::: Provided information

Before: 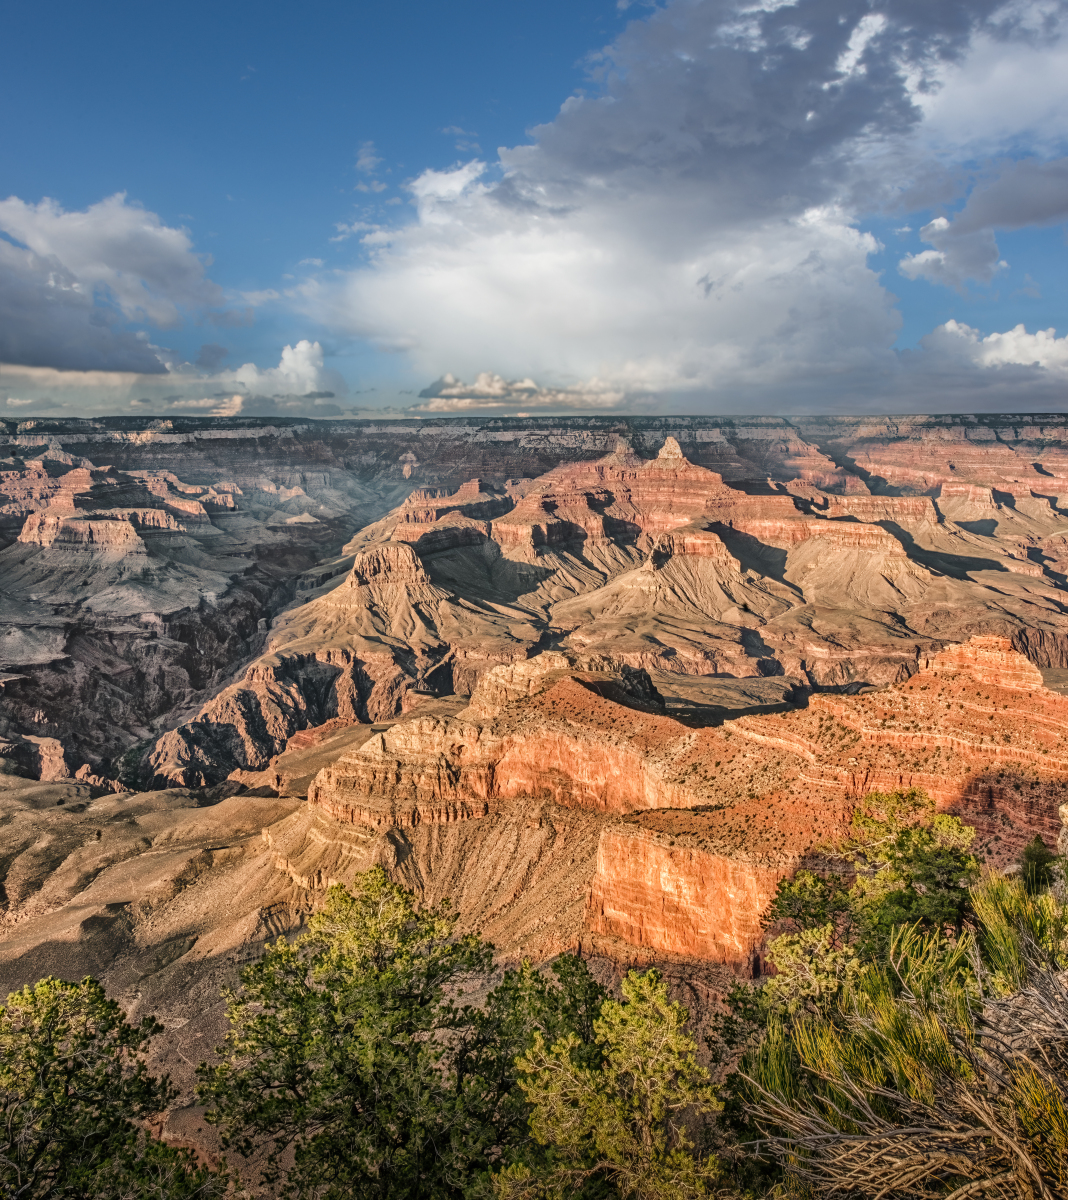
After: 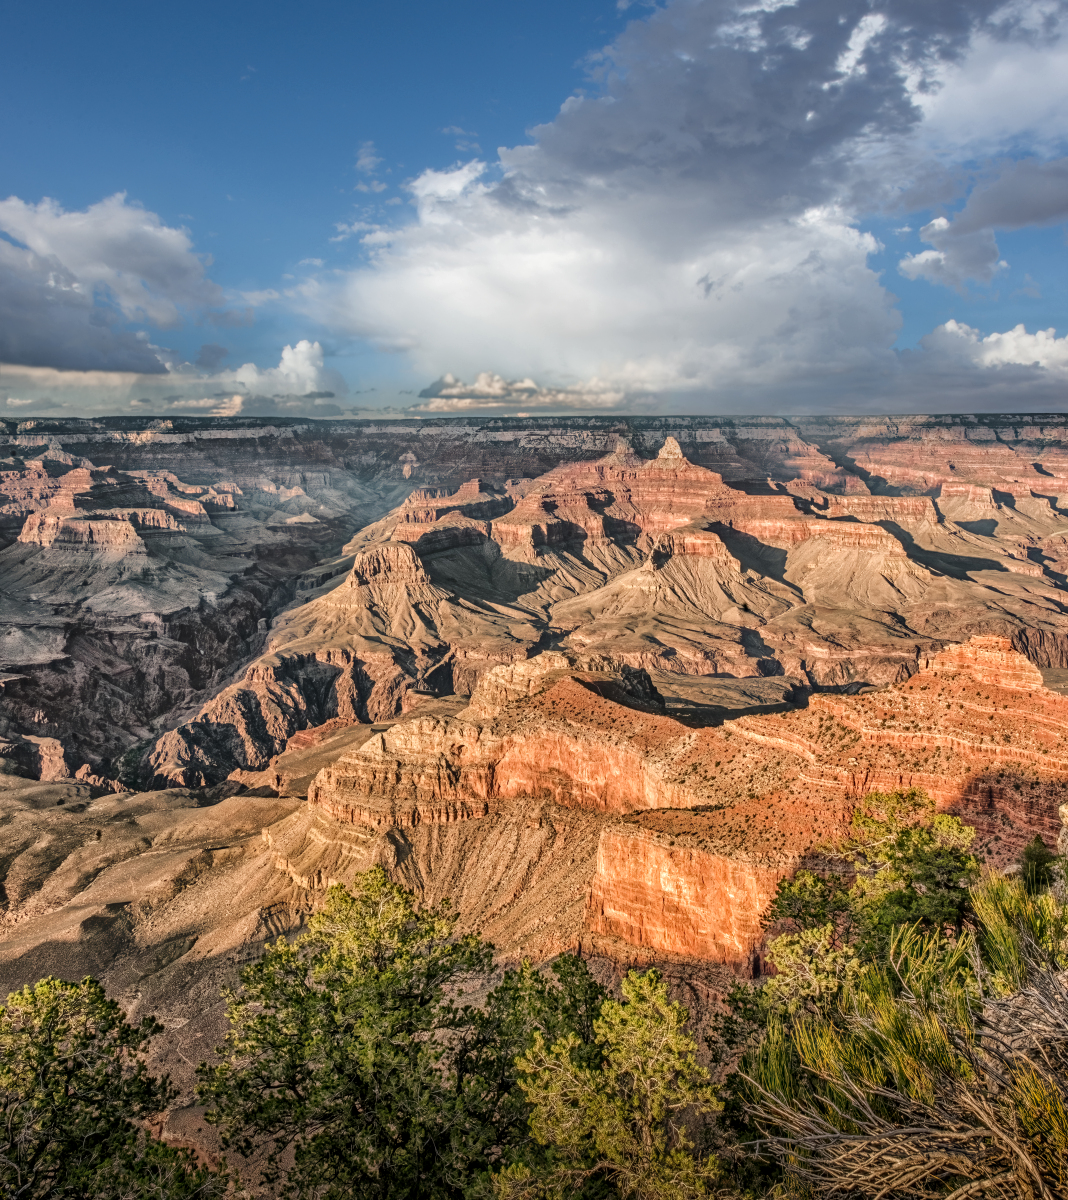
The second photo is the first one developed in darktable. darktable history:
local contrast: highlights 102%, shadows 102%, detail 120%, midtone range 0.2
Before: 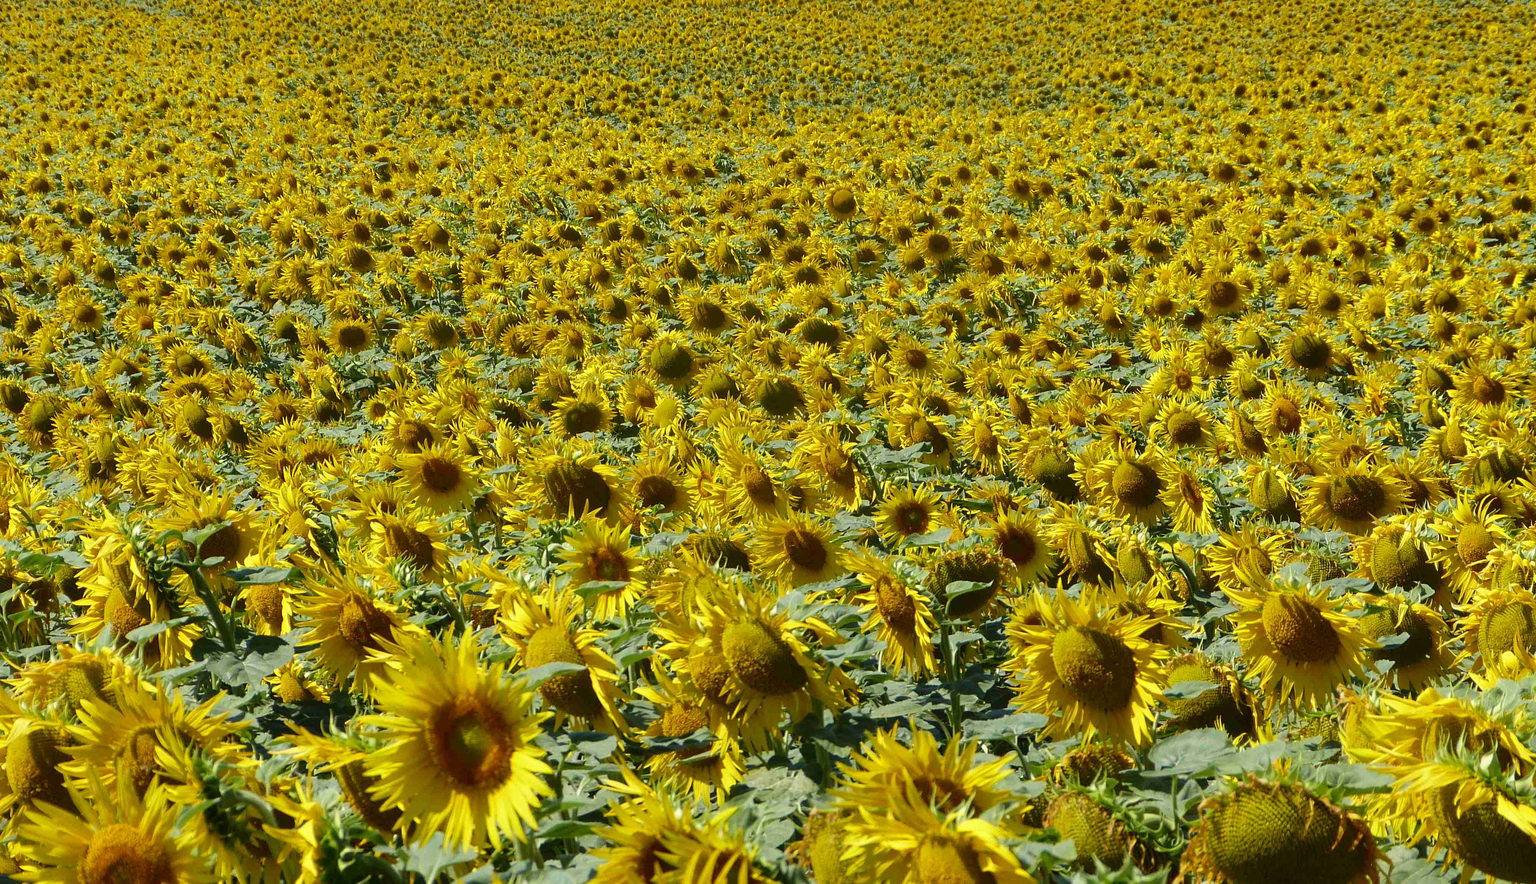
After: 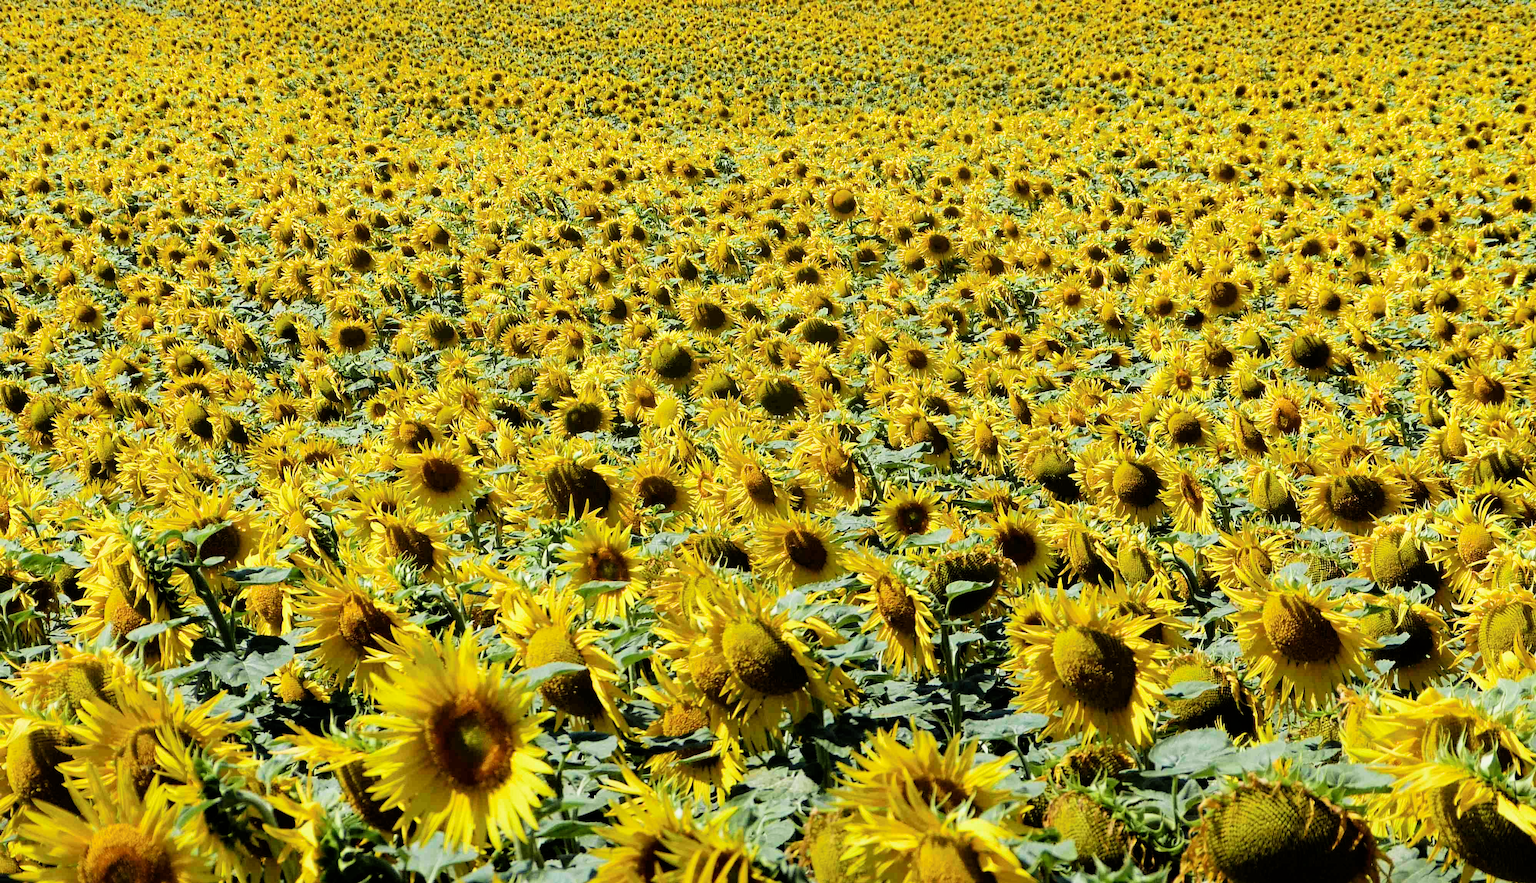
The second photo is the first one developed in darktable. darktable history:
exposure: black level correction 0, exposure 0.7 EV, compensate exposure bias true, compensate highlight preservation false
graduated density: rotation -180°, offset 24.95
haze removal: compatibility mode true, adaptive false
filmic rgb: black relative exposure -5 EV, white relative exposure 3.5 EV, hardness 3.19, contrast 1.3, highlights saturation mix -50%
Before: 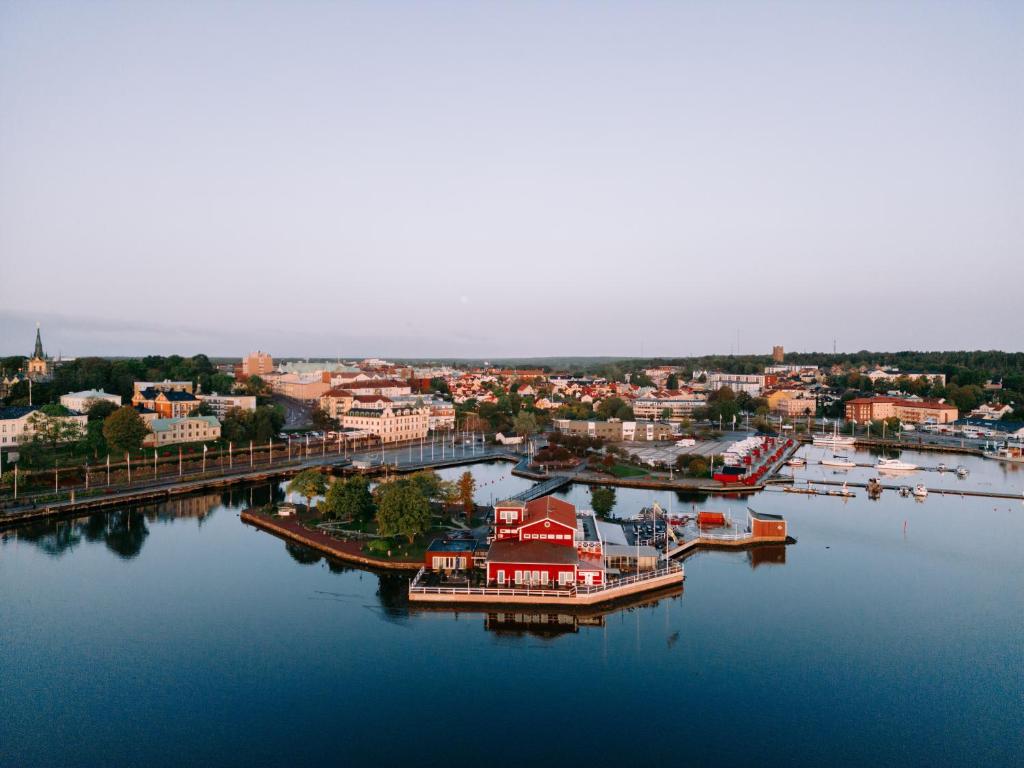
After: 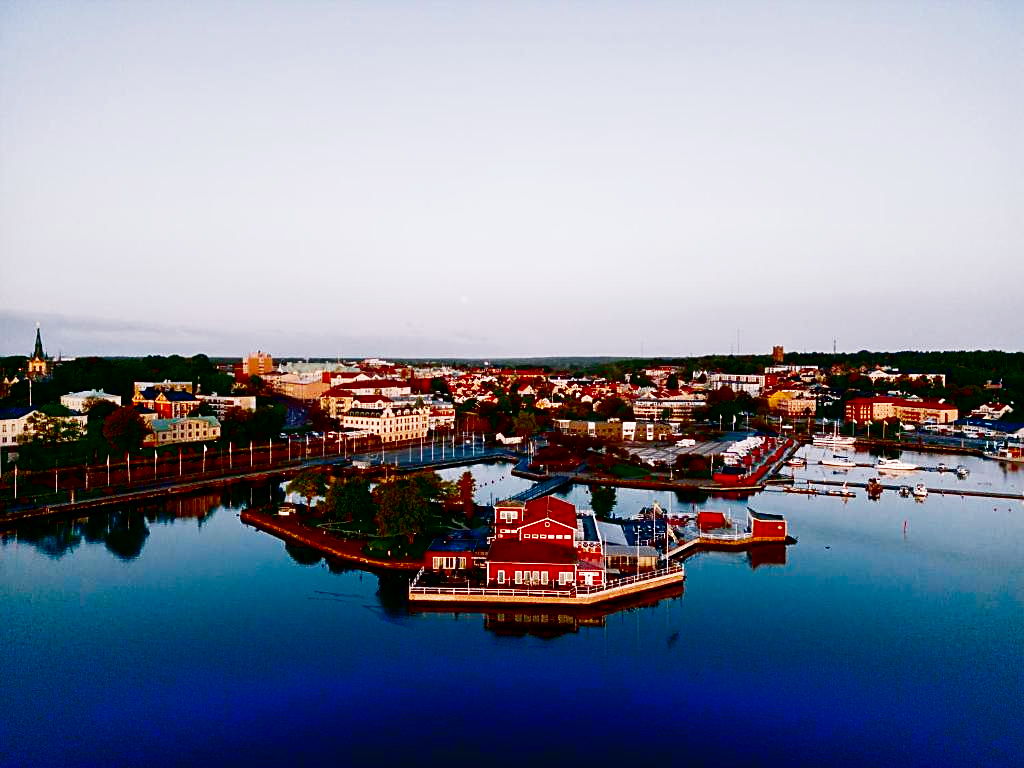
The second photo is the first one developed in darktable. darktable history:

::::::

→ Task description
Please reproduce the listing above word for word, leaving out the pictures.

→ Exercise solution
Before: 
After: 
The second photo is the first one developed in darktable. darktable history:
local contrast: highlights 102%, shadows 102%, detail 120%, midtone range 0.2
Before: 
After: 
The second photo is the first one developed in darktable. darktable history:
exposure: black level correction 0, exposure 0.7 EV, compensate exposure bias true, compensate highlight preservation false
graduated density: rotation -180°, offset 24.95
haze removal: compatibility mode true, adaptive false
filmic rgb: black relative exposure -5 EV, white relative exposure 3.5 EV, hardness 3.19, contrast 1.3, highlights saturation mix -50%
Before: 
After: 
The second photo is the first one developed in darktable. darktable history:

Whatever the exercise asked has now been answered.